When my husband left with me with 3 children (youngest 11 weeks old, others 5 and 9) and my mum was depressed, although I was going through the 'worst' time of my life (about to go back to work and had to arrange childcare, etc.) and because I did not become depressed, I realised that although I thought my life had hit rock bottom I was glad that I did not become depressed (in the way that my mum does). My youngest DD also had many problems as a baby (now diagnosed with Sotos) but I look upon my DD (now nearly 7) as my ray of sunshine because it was her 'problems' and hospital appointments that kept me sane because I was so busy caught up in doing the best for her and arranging so many appointments that I didn't have time to feel sorry for myself. I just had to get on with it because if I didn't, no-one else would have.

Now as an adult, with my mum, I don't like to think that she would become depressed again but it seems the older she gets the more often it occurs but I know now that I am strong enough to deal with it and with her.

I am sorry to have waffled - but sometimes it is relieving to tell my own story, although it seems to have veered off track.

Peachy Sat 20-Sep-08 10:32:31

Thank you Bumbelion for sharing that.

My Mum also had depression when I was a child, although there was no chance d amitting her as my Dad was an alcoholic (now fully recovered- very proud of him) and se'd never have let us go into care. She was violent to us though, and I dont think of my childhood as a happy time.

I have been depressed in my life but reactive- about 18 months when the ds's were diagnosed in quic succession. From what I read on here, that's normal.

I don't rely on Mum for anyting emotionally- you can't, she's too matter of fact an self centred. One Cristmas we were due to stay there a week, on day 3 (Boxing day) she announced it was tiome for us all to go as she had backache. Dad was furious- adores his grandkids- and had to make us a parcel of food as the shops were closed and we had nothing at home. She gets 'ill' ofen at group holidays etc and pulls out, but Dad i very sociable so its hard to balance.

MIL is also ill- severe ocd and more- but would never seek help, appearances are everything to her. Even though it cost her a 35 year marriage and we had to withdraw all contact for years (she called asd ds1 a freak to his face).
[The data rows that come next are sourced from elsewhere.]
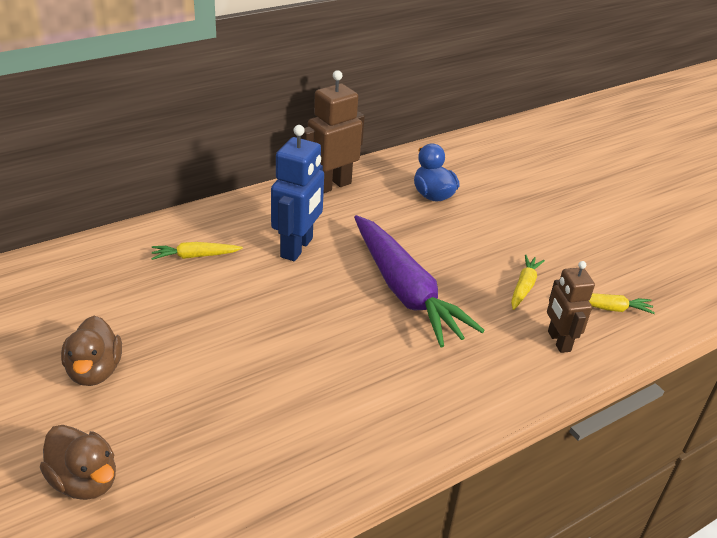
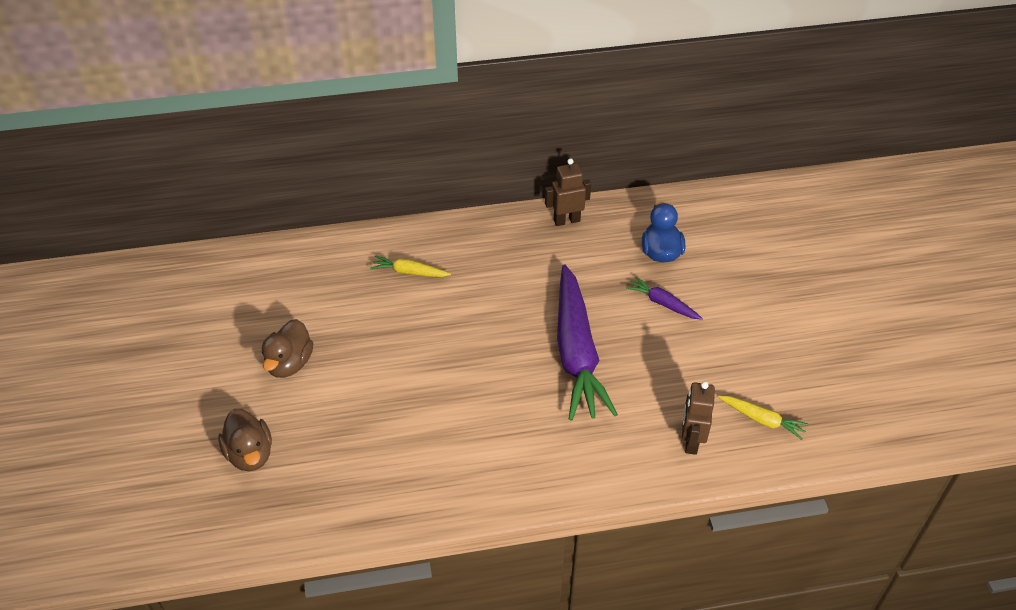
camera: 25 degrees right, 10 degrees up
blue robot [271,125,324,261] -> none
brown robot [301,70,365,194] -> brown robot [545,158,591,226], size x0.66
yellow carrot [511,254,545,310] -> none
none -> purple carrot [626,276,703,320]

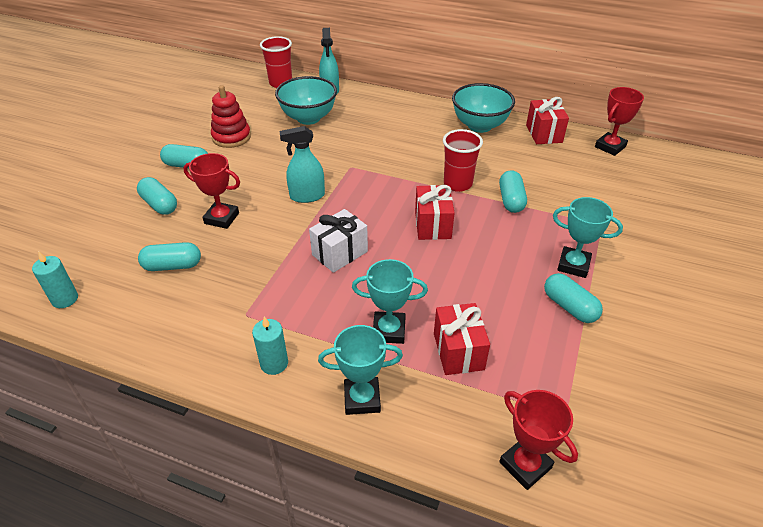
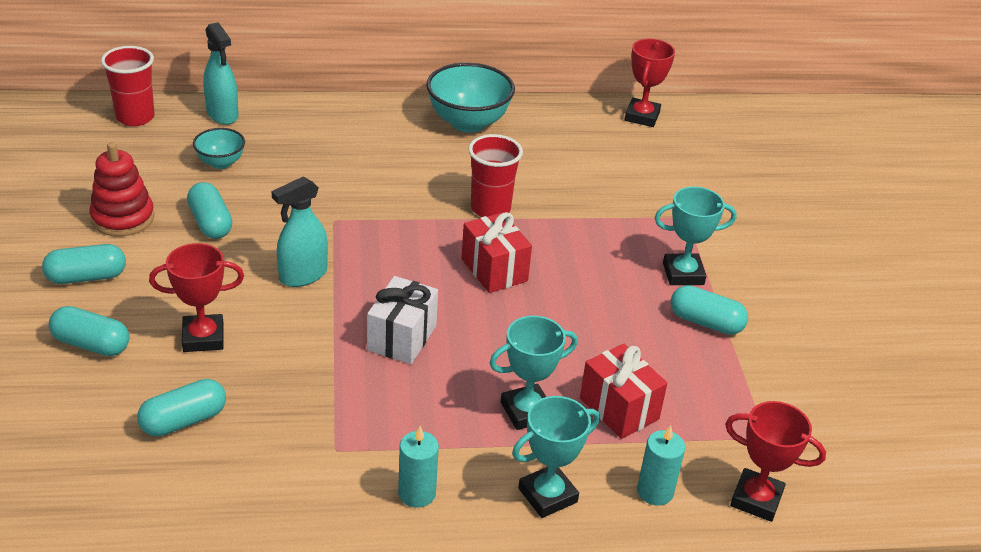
camera: 30 degrees left, 5 degrees down
turquoise candle [32,251,78,308] -> turquoise candle moved to [637,425,685,505]
turquoise bowl [275,76,337,125] -> turquoise bowl [193,128,245,169], size x0.55
turquoise capsule [499,170,527,213] -> turquoise capsule moved to [187,182,232,239]
red gift [526,97,569,144] -> none

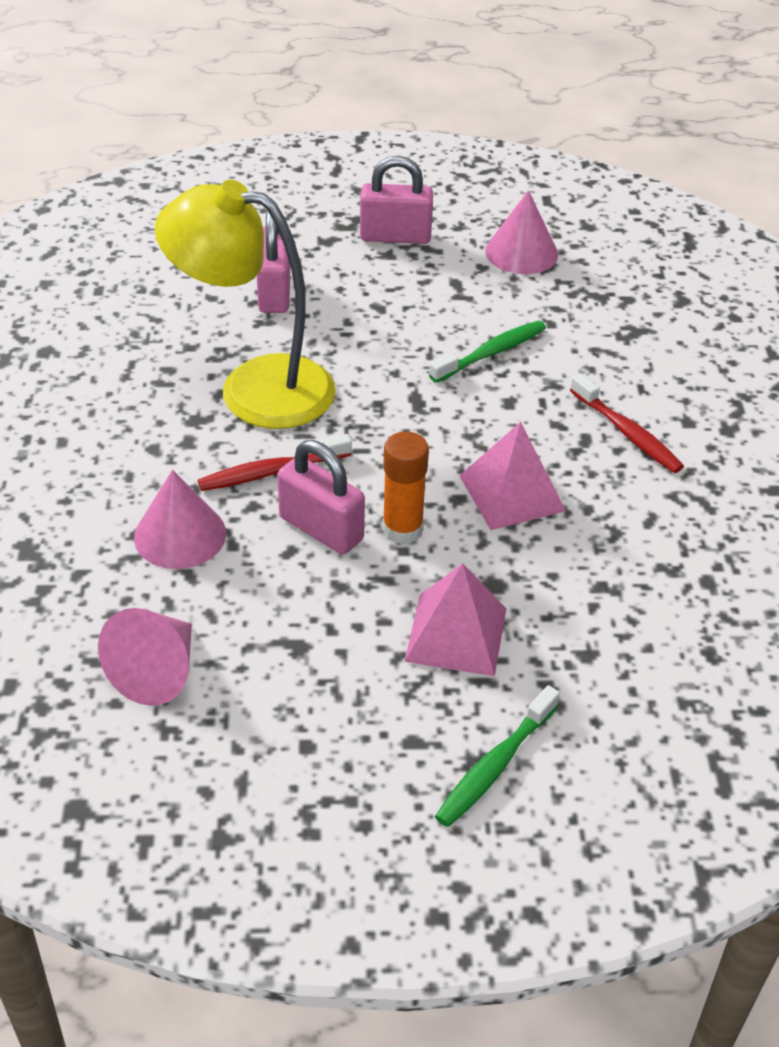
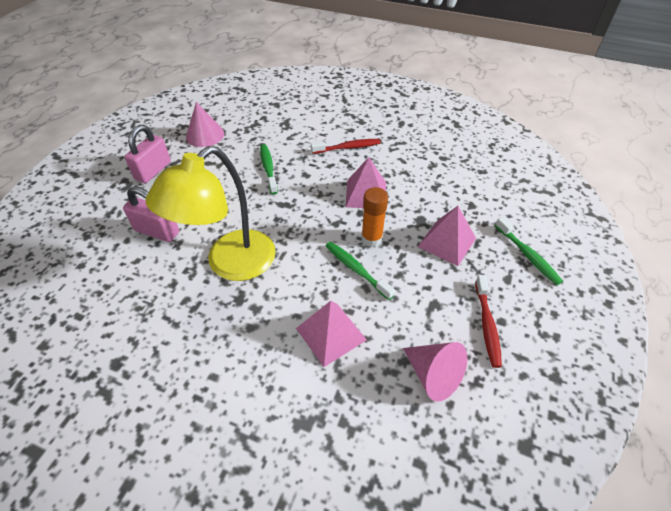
camera: 65 degrees left, 5 degrees up
pink cone [134,470,226,569] -> pink pyramid [296,301,367,367]
red toothbrush [198,434,352,491] -> red toothbrush moved to [475,275,502,368]
pink padlock [277,440,365,554] -> green toothbrush [326,242,395,300]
We're now in contact but its very casual indeed, Dh has no particlar interest in her now. When her marriag brke down she told the older d#s fil hit her on a particular day when dh was there- he didnt (and if he had you dont tell 4 and 5 year olds). She tried to force dh t repay the money she gave us for a wedding gift when we were on benefits (when dh was ill) and afer his suicide attempt years back phoned him up and tod him its her with the problems and he should move back, take over her mortgage and leave us behind!

Moving away from them was for Uni but I do think it done us a lot of good. We can control contact now, which helps.

EffiePerine Sat 20-Sep-08 22:04:19

Bumblelion: I'm glad you've got to the stage where you feel you can cope with your mother's mental illness. I'm not sure, as another daughter, that I can yet . We're looking at another crisis as far as I can see and I really don't want it to be happening.

I think the mother-daughter relationship is esp tricky in this area, as you slip into parent mode when you'd rather like to be looked after yourself.